──────── Study material ────────

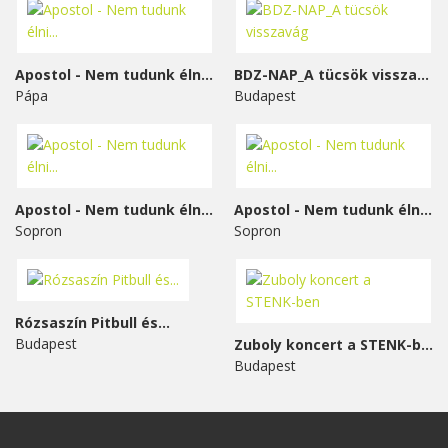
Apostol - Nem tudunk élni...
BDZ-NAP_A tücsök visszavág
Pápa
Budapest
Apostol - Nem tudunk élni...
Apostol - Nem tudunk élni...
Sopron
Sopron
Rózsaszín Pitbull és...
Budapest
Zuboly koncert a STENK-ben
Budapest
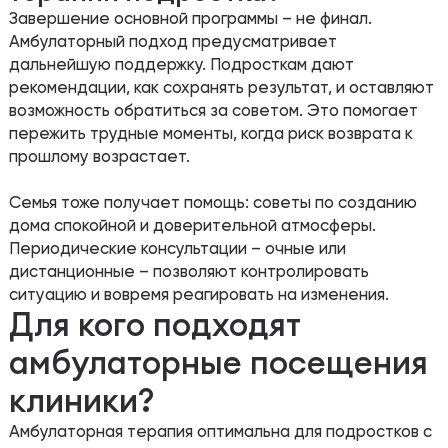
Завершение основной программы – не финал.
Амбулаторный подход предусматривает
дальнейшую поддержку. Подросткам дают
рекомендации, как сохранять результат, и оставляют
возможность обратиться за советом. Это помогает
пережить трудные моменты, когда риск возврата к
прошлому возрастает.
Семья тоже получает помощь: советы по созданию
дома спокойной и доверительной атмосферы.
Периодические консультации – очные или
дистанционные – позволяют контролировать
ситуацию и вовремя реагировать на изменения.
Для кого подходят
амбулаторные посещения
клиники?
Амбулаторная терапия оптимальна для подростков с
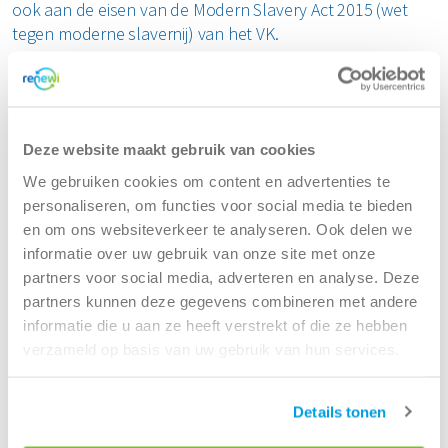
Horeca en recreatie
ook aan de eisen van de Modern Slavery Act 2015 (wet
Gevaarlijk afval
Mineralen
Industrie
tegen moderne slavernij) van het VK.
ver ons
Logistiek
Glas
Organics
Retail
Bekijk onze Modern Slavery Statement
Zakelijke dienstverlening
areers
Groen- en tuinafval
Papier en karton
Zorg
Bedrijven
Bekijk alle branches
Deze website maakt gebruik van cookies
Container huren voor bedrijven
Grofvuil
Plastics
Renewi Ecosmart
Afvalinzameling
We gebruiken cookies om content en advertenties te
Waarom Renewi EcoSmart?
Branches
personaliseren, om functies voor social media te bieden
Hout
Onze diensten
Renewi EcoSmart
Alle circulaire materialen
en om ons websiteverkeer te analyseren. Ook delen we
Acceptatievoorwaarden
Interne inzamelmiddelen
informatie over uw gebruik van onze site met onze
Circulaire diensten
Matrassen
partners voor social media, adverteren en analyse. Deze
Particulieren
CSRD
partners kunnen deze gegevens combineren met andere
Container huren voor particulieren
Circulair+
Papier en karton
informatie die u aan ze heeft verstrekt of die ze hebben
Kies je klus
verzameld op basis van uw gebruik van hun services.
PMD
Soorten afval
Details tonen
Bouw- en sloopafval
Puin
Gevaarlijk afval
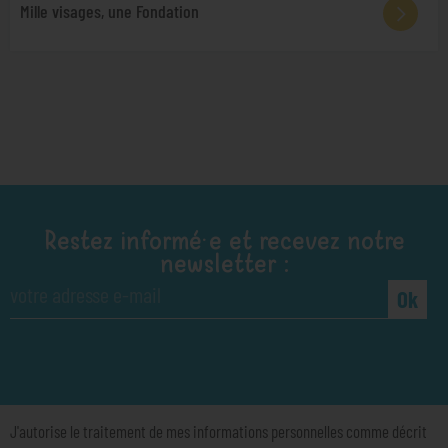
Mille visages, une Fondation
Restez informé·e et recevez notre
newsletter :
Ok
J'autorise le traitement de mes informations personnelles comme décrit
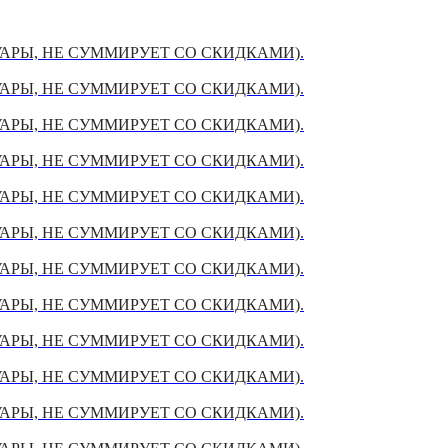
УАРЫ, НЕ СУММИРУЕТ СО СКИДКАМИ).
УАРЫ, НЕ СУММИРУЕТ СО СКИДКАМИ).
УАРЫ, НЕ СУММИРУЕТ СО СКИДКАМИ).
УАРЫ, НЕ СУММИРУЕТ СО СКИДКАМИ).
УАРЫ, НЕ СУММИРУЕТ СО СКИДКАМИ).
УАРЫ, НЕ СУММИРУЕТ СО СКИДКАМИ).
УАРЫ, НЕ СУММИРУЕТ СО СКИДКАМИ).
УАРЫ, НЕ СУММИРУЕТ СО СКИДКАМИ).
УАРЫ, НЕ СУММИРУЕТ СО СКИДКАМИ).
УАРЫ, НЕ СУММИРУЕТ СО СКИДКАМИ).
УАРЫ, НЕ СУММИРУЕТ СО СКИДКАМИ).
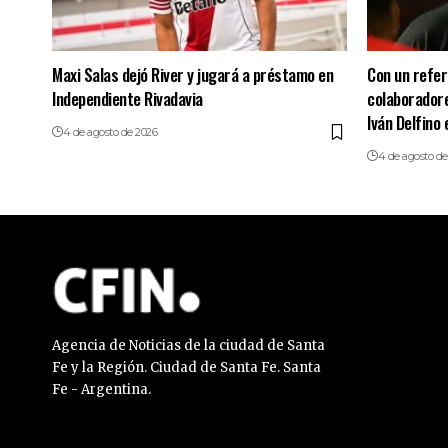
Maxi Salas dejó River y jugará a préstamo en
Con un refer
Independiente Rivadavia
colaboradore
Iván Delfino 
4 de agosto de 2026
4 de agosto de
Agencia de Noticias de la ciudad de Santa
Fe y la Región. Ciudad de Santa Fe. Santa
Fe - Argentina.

────────
──────── Study material ────────

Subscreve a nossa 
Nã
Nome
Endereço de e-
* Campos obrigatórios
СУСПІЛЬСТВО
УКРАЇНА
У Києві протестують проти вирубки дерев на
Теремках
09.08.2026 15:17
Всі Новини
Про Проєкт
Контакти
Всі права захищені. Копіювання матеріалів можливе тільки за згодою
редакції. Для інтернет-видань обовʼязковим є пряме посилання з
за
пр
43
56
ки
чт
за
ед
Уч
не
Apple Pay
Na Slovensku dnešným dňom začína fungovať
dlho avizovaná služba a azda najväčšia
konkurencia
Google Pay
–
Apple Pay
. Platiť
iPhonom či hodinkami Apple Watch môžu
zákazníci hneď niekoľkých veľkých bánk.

────────

* Job
Each line of the records with the word "Slavery" in it is to be copied.

* Expected answer
ook aan de eisen van de Modern Slavery Act 2015 (wet
Bekijk onze Modern Slavery Statement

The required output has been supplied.